Transcribed page contents:
────────

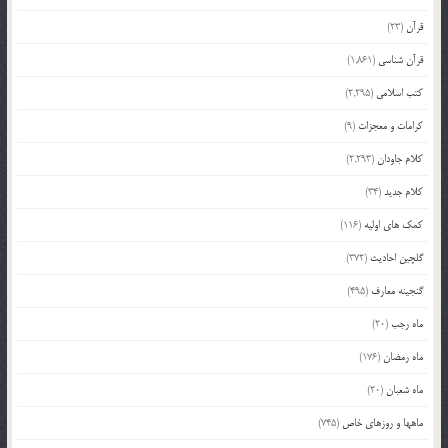
قرآن
(23)
قرآن شناسی
(1,861)
کتب اسلامی
(2,295)
کرامات و معجزات
(9)
کلام جاودان
(2,293)
کلام جدید
(34)
کمک های اولیه
(116)
گلچین احادیث
(372)
گنجینه معارف
(495)
ماه رجب
(20)
ماه رمضان
(176)
ماه شعبان
(20)
ماهها و روزهای خاص
(745)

────────

About this exercise: Give the data again word for word, without pictures.

Task solution:
قرآن
(23)
قرآن شناسی
(1,861)
کتب اسلامی
(2,295)
کرامات و معجزات
(9)
کلام جاودان
(2,293)
کلام جدید
(34)
کمک های اولیه
(116)
گلچین احادیث
(372)
گنجینه معارف
(495)
ماه رجب
(20)
ماه رمضان
(176)
ماه شعبان
(20)
ماهها و روزهای خاص
(745)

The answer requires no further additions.